#### [GIVEN PASSAGE]
Head of the House of Thurn and Taxis
- Tenure: 14 December 1990 – present
- Predecessor: Johannes
- Heir presumptive: Friedrich
- Born: 24 June 1983 (age 43) Regensburg, Bavaria, Germany

Names
- German: Albert Maria Lamoral Miguel Johannes Gabriel Fürst von Thurn und Taxis
- House: Thurn and Taxis
- Father: Johannes, 11th Prince of Thurn and Taxis
- Mother: Gloria, Princess of Thurn and Taxis
- Religion: Roman Catholic
- Categorisation: FIA Silver

= Albert von Thurn und Taxis =

German aristocrat and race car driver (born 1983)

Albert, 12th Prince of Thurn and Taxis (Albert Maria Lamoral Miguel Johannes Gabriel Fürst von Thurn und Taxis, /de/; born 24 June 1983), is a German aristocrat, businessman and race car driver. He has been listed as the world's youngest billionaire many times since his father's death in 1990, first appearing on the list when he was eight years old.

#### [WORK TO COMPLETE]
Carry the biography of Albert von Thurn und Taxis forward from its last sentence. The data that follows was taken from a separate source.

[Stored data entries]

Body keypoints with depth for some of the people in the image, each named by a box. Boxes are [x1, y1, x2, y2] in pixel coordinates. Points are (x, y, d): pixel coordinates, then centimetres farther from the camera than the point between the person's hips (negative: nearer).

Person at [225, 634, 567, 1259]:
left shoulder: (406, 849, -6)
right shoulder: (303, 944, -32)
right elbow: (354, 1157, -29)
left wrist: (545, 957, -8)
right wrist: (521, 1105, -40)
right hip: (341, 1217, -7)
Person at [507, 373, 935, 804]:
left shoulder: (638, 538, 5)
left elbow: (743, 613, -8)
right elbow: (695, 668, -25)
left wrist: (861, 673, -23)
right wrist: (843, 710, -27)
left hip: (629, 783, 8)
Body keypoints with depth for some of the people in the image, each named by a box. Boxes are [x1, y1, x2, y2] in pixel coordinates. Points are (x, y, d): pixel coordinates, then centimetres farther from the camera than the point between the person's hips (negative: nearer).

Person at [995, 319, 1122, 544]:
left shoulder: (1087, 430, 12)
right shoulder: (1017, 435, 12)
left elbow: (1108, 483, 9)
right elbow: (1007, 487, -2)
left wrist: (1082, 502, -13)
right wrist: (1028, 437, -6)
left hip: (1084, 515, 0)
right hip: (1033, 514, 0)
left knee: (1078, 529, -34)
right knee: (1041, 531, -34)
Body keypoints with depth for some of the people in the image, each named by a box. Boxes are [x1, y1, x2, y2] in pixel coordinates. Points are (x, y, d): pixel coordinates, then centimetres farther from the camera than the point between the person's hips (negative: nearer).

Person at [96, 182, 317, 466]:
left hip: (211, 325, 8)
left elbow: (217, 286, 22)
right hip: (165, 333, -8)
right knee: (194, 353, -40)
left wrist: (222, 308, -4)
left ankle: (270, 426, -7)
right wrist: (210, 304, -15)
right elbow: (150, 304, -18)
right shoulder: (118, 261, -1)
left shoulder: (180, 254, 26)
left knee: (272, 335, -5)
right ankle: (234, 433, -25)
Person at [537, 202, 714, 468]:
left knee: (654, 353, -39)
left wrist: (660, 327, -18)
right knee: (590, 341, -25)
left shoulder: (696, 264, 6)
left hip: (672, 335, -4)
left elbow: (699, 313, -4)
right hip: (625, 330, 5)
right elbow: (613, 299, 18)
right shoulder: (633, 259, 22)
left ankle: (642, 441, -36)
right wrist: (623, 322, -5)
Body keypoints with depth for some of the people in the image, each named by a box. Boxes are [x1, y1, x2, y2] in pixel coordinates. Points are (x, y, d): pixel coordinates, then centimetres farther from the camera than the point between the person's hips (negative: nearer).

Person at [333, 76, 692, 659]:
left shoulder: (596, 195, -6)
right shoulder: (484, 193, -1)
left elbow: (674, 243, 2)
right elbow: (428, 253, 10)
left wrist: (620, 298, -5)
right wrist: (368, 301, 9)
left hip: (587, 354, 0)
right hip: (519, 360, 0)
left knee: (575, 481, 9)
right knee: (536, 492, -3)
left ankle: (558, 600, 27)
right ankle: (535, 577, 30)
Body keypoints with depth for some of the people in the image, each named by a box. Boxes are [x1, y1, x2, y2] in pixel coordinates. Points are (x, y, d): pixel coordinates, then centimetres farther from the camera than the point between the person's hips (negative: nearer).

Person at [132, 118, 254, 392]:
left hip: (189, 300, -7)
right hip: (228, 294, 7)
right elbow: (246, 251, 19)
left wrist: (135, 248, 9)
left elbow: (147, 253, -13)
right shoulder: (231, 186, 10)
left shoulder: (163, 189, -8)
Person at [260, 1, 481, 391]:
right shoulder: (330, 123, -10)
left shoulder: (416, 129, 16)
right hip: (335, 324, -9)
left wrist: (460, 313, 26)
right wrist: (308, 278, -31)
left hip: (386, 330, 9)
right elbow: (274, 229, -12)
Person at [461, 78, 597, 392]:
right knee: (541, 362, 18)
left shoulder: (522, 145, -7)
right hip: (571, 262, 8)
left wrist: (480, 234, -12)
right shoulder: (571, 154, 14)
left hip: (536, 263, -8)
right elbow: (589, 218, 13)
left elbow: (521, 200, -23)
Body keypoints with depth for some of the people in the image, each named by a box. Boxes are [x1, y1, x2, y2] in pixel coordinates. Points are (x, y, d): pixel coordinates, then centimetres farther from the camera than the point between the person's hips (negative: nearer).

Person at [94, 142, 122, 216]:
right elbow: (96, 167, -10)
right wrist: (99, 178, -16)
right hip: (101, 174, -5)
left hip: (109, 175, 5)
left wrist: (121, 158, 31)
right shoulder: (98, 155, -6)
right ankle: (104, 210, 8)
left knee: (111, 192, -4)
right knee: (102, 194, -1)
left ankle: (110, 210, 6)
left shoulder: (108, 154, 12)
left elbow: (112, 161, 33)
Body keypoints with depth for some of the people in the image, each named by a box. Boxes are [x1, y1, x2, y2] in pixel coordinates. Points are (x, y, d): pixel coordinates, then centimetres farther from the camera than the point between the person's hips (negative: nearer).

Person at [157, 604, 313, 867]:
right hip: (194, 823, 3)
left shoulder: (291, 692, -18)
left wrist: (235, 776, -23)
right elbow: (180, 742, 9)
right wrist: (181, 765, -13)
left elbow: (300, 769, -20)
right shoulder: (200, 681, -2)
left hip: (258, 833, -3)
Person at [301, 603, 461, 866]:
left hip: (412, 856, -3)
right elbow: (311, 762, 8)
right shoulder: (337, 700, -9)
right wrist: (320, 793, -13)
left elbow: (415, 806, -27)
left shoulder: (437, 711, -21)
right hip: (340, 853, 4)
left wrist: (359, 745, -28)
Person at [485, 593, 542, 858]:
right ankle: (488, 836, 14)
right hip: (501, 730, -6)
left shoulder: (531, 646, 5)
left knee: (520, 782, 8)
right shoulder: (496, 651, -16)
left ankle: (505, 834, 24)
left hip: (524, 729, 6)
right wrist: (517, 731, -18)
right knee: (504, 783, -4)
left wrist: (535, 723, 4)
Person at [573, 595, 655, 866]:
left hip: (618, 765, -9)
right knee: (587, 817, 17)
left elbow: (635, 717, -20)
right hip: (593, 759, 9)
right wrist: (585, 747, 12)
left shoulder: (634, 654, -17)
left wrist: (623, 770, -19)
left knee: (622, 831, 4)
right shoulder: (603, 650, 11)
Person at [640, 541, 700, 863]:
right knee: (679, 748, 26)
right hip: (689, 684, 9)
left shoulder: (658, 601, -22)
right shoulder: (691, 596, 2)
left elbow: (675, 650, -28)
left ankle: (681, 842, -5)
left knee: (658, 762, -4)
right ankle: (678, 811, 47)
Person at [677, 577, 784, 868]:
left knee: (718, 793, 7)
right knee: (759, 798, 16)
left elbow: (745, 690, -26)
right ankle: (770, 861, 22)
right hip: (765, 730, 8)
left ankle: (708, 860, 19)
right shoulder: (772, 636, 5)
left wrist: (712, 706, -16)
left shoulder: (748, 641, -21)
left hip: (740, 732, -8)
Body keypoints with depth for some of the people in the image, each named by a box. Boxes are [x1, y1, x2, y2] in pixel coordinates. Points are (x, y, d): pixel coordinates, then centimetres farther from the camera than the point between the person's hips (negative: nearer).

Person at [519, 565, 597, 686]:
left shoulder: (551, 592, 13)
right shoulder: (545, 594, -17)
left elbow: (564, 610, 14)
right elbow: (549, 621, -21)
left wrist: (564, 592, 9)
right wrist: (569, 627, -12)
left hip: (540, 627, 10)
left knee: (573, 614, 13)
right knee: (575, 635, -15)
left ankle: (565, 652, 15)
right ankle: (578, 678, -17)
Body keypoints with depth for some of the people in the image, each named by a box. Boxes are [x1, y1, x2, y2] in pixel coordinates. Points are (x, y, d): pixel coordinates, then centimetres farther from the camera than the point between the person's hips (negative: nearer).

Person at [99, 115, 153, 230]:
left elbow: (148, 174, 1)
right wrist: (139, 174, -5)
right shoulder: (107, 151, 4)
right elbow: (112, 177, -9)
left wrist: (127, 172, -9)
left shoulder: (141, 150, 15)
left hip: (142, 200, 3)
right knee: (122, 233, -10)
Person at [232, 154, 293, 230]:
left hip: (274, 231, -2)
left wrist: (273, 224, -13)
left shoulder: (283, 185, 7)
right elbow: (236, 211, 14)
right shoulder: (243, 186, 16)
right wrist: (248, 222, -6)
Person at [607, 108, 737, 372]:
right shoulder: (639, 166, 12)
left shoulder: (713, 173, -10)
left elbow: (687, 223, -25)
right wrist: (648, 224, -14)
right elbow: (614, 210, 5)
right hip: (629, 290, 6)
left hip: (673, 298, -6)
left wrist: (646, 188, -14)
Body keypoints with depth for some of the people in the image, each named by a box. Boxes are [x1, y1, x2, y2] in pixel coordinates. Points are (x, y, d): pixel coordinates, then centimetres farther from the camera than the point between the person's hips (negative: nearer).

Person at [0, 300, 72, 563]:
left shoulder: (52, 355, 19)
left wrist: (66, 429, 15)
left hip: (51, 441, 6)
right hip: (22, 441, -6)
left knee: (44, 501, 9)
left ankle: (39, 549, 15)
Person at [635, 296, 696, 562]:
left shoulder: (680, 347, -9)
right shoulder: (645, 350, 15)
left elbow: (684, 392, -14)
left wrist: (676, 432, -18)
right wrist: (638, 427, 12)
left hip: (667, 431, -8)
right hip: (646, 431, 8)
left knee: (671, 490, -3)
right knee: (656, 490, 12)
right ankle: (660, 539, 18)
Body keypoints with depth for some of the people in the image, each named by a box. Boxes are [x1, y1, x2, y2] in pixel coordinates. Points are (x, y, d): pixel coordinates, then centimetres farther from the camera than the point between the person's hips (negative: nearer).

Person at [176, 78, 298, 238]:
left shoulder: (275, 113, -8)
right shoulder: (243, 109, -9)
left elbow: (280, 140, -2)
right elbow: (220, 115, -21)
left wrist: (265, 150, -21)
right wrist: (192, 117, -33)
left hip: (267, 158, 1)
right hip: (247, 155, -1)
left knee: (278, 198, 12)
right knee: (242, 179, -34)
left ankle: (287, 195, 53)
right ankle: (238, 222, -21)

#### [REPLY]
==Biography==

=== Family ===
Through descent from King Miguel I of Portugal, Albert is related to several reigning hereditary heads of state in Europe. He also descends from the dynasties of Wittelsbach, Saxe-Coburg-Gotha, Braganza and the House of Habsburg-Lorraine. The House of Thurn und Taxis is a German family whose fortune derives from the appointment of an ancestor, Leonhard von Taxis, as hereditary postmaster general of the Holy Roman Empire in 1595. Albert's father preceded him as the head of this family, which has several branches. The family of Thurn und Taxis remains well known as owners of breweries and former builders of castles. The family seat is Saint Emmeram's Abbey.

His father, Johannes von Thurn und Taxis, an internationally renowned boulevardier, died in 1990 when Albert was seven years old, leaving the young boy to inherit a US$3 billion fortune and US$500 million in debts. His mother, Gloria (née Countess von Schönburg-Glauchau), a popular media figure since marriage to his 53-year-old father as a 20-year-old, was instrumental in preserving the family fortune until Albert became of legal age to take over its management. He has two older sisters: Princess Maria Theresia and Princess Elisabeth.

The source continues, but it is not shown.